If you have a secret Baby Mama somewhere out there - YOU'RE NOT PRESIDENTIAL MATERIAL.
If your name isn't on the birth certificate of a child walking around with your DNA - YOU'RE NOT PRESIDENTIAL MATERIAL.
Sheesh, is this really the best we can do?!?
Monday, November 7, 2011
I saw The Crucible on stage in Royal Oak yesterday. It was really nice to see this play with Becky, since she and I visited Salem this summer. Based on the Salem Witch Trials, it was playwright Arthur Miller’s answer to 1950’s McCarthyism. I saw this on film as a kid and I remember being mortified when Giles Corey was pressed to death.
The Baldwin Theater is a rehabilitated 1920’s movie theater. It’s quite a gem, as far as community theaters go.

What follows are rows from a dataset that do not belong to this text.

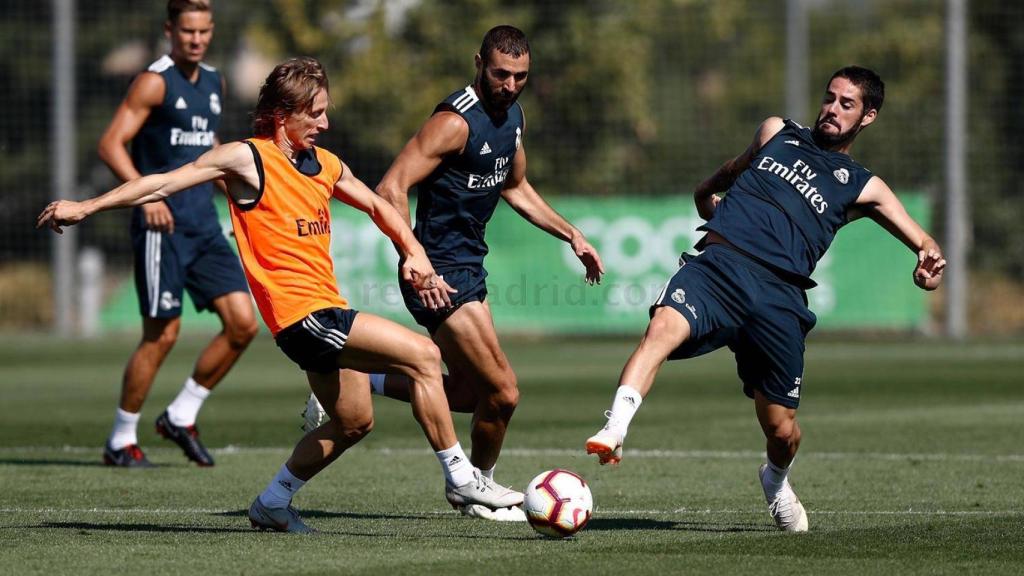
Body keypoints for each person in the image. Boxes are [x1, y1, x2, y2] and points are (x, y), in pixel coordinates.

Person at [39, 56, 523, 533]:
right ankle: (462, 480)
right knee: (423, 356)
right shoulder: (246, 159)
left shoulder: (325, 164)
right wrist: (87, 207)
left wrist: (413, 252)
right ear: (281, 114)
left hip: (324, 312)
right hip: (302, 317)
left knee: (354, 422)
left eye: (325, 112)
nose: (325, 124)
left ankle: (272, 502)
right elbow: (161, 183)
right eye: (315, 114)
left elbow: (378, 205)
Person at [584, 66, 946, 532]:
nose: (832, 109)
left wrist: (928, 266)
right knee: (661, 329)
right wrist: (705, 191)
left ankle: (775, 480)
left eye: (847, 104)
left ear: (868, 116)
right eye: (829, 97)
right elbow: (732, 170)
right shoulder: (777, 132)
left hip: (780, 298)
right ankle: (614, 429)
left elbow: (925, 244)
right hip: (720, 267)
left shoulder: (862, 184)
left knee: (781, 428)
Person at [350, 25, 604, 521]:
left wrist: (571, 234)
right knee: (504, 392)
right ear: (479, 64)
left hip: (468, 267)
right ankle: (475, 488)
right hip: (439, 274)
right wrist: (414, 259)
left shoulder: (513, 117)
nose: (510, 85)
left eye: (520, 76)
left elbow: (516, 186)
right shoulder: (453, 122)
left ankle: (359, 378)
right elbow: (390, 187)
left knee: (472, 393)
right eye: (501, 74)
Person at [95, 0, 257, 467]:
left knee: (243, 324)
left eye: (204, 31)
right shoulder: (154, 81)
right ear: (170, 30)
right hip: (160, 227)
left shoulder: (214, 81)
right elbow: (110, 144)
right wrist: (146, 197)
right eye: (188, 31)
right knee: (163, 334)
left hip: (203, 224)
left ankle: (181, 415)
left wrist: (236, 196)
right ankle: (120, 440)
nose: (197, 39)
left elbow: (210, 148)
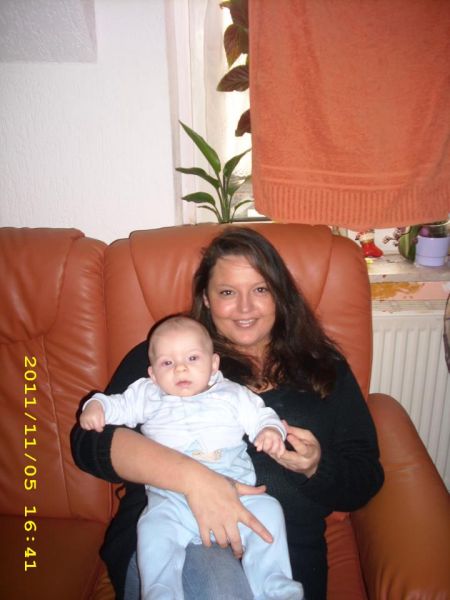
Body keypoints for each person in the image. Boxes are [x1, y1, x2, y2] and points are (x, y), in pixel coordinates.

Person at [72, 226, 384, 600]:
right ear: (206, 298)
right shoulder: (172, 357)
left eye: (260, 289)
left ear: (280, 294)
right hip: (176, 537)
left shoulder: (324, 368)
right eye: (227, 293)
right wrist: (195, 480)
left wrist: (316, 467)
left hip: (283, 557)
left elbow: (365, 478)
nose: (245, 308)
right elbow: (87, 441)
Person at [80, 315, 304, 600]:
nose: (181, 368)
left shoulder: (233, 394)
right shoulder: (147, 394)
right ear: (152, 374)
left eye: (193, 358)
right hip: (172, 501)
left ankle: (274, 586)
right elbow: (115, 404)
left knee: (269, 511)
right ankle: (160, 592)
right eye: (167, 363)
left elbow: (262, 416)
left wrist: (270, 431)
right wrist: (96, 406)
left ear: (214, 364)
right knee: (152, 529)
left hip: (236, 499)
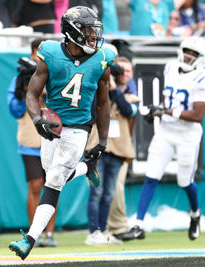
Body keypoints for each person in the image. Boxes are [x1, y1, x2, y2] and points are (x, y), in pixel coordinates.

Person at [8, 6, 113, 260]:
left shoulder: (102, 59)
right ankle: (87, 168)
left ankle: (30, 240)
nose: (93, 37)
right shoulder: (51, 53)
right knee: (51, 173)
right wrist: (36, 119)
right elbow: (32, 94)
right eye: (88, 31)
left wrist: (104, 140)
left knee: (54, 180)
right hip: (53, 125)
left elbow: (103, 104)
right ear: (73, 32)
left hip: (79, 128)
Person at [123, 36, 205, 241]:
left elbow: (198, 115)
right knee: (151, 176)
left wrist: (166, 111)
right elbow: (168, 98)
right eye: (187, 51)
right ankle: (138, 224)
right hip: (165, 131)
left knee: (185, 181)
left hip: (187, 135)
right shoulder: (171, 68)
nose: (188, 56)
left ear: (202, 59)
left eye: (194, 54)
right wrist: (158, 112)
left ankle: (195, 214)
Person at [7, 38, 59, 248]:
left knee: (53, 186)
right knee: (36, 186)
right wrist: (25, 92)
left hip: (52, 140)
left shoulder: (54, 74)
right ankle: (33, 233)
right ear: (32, 54)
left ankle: (50, 234)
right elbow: (14, 110)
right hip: (30, 141)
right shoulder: (19, 78)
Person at [84, 56, 139, 245]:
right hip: (98, 147)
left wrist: (114, 89)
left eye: (128, 71)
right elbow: (92, 110)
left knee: (109, 193)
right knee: (96, 191)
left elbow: (128, 111)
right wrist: (106, 85)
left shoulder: (132, 96)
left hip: (118, 150)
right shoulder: (99, 91)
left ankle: (104, 230)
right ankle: (93, 232)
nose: (124, 74)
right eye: (120, 70)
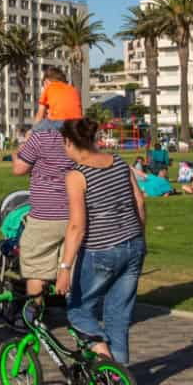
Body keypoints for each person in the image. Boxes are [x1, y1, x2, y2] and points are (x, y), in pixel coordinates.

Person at [54, 117, 147, 367]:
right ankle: (121, 384)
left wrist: (64, 269)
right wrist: (138, 238)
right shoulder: (118, 161)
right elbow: (139, 201)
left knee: (78, 312)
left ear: (70, 143)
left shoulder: (77, 175)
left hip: (101, 251)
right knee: (119, 318)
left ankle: (104, 362)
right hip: (134, 244)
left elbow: (77, 226)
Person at [9, 119, 75, 313]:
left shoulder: (41, 137)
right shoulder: (76, 137)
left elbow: (19, 169)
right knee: (69, 264)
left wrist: (15, 155)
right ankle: (78, 316)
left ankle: (34, 316)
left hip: (45, 214)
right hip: (74, 213)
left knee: (37, 268)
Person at [33, 65, 83, 133]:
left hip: (60, 123)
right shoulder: (72, 89)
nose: (43, 88)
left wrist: (33, 130)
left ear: (46, 82)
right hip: (78, 123)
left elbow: (40, 114)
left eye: (43, 86)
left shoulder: (48, 88)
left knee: (35, 129)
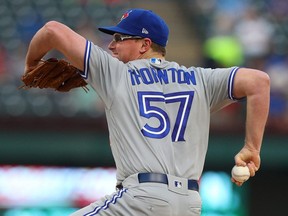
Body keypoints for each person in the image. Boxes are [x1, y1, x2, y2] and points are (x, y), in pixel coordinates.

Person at [24, 8, 270, 216]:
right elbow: (259, 82)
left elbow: (52, 30)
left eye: (120, 37)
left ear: (145, 44)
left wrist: (30, 66)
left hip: (140, 199)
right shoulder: (200, 79)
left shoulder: (117, 73)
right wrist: (252, 148)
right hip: (190, 204)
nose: (111, 45)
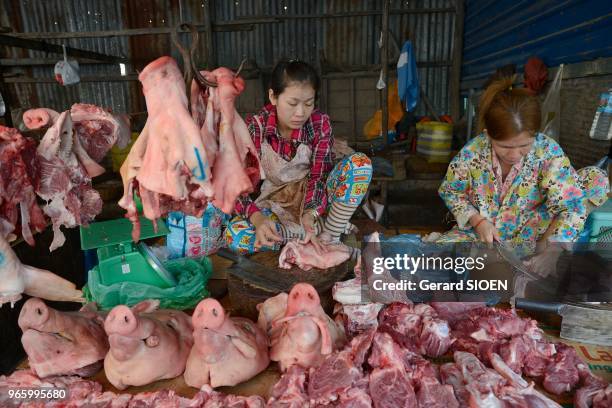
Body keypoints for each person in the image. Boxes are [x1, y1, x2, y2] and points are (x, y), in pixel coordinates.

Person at [436, 76, 607, 276]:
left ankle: (538, 253)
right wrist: (478, 221)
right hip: (485, 235)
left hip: (532, 231)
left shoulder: (547, 152)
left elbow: (571, 206)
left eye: (524, 146)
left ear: (535, 135)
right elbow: (451, 191)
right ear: (488, 134)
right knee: (438, 257)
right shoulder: (472, 152)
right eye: (505, 147)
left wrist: (552, 251)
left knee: (594, 180)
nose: (514, 155)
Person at [225, 59, 372, 254]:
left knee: (360, 164)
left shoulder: (319, 124)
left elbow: (319, 176)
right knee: (236, 236)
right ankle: (309, 236)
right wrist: (258, 219)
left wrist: (310, 214)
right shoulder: (256, 128)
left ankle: (328, 236)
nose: (301, 112)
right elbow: (236, 183)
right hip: (275, 203)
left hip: (313, 203)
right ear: (273, 96)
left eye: (308, 103)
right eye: (292, 103)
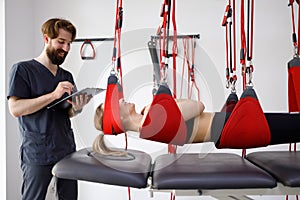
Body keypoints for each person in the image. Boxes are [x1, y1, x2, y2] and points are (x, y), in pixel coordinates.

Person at [7, 18, 89, 200]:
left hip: (66, 148)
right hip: (38, 150)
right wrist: (53, 95)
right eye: (61, 42)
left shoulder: (66, 75)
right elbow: (15, 109)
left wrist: (77, 108)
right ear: (46, 39)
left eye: (69, 44)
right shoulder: (23, 70)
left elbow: (67, 112)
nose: (66, 48)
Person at [92, 98, 300, 155]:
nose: (121, 100)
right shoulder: (151, 122)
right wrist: (169, 103)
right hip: (235, 128)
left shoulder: (148, 124)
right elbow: (198, 106)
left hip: (232, 127)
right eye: (115, 104)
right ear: (116, 118)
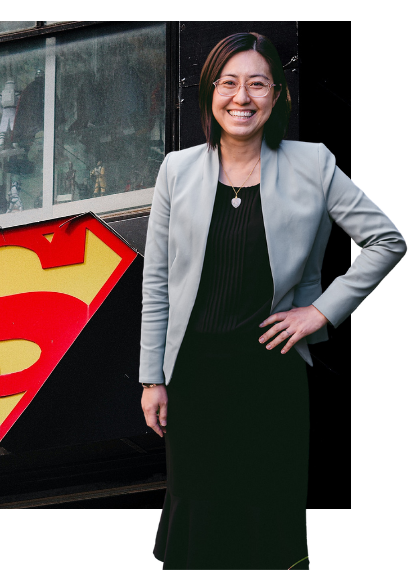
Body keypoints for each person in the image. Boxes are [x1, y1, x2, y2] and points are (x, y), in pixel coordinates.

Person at [139, 32, 405, 569]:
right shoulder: (177, 170)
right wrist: (152, 378)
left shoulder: (313, 165)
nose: (242, 97)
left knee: (269, 529)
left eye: (258, 84)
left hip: (271, 377)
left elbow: (387, 240)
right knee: (201, 534)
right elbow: (158, 282)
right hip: (195, 381)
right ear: (210, 94)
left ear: (279, 95)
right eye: (229, 83)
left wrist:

Next up is Much Ado About Nothing at The Hilberry.
I love to check out little theaters all over the state. Theater Season – another reason to appreciate the winter!
Friday, November 4, 2011
********Ann Arbor has so many wonderful ethnic restaurants. One of my favorites is Ayse’s, a nice little Turkish restaurant. Ayse (eye-sha) is the owner, and a trip to her establishment is always a bit of an indulgence. Small side dishes are served individually on tiny plates, there’s special silver just for the coffee, and much of the tableware is of beautiful, hand-painted Turkish patterns. I tend to forget to make everyday things special, so I’m easily charmed by the “dressing up” of daily life.
On my last trip to Ayse’s, I sampled a dessert bar with carrots and walnuts, topped with coconut shavings. It was wonderful! I’ve been trying to recreate it ever since, with no luck finding a recipe. After countless google attempts, I finally learned, through a Polish lady’s blog, that this dessert is traditionally served as bite-sized balls. I now have plenty of recipes for Turkish Carrot Balls, but still haven’t found the one I want. I’ll try another this weekend.
As my housemate says, “The rejects are still pretty tasty.”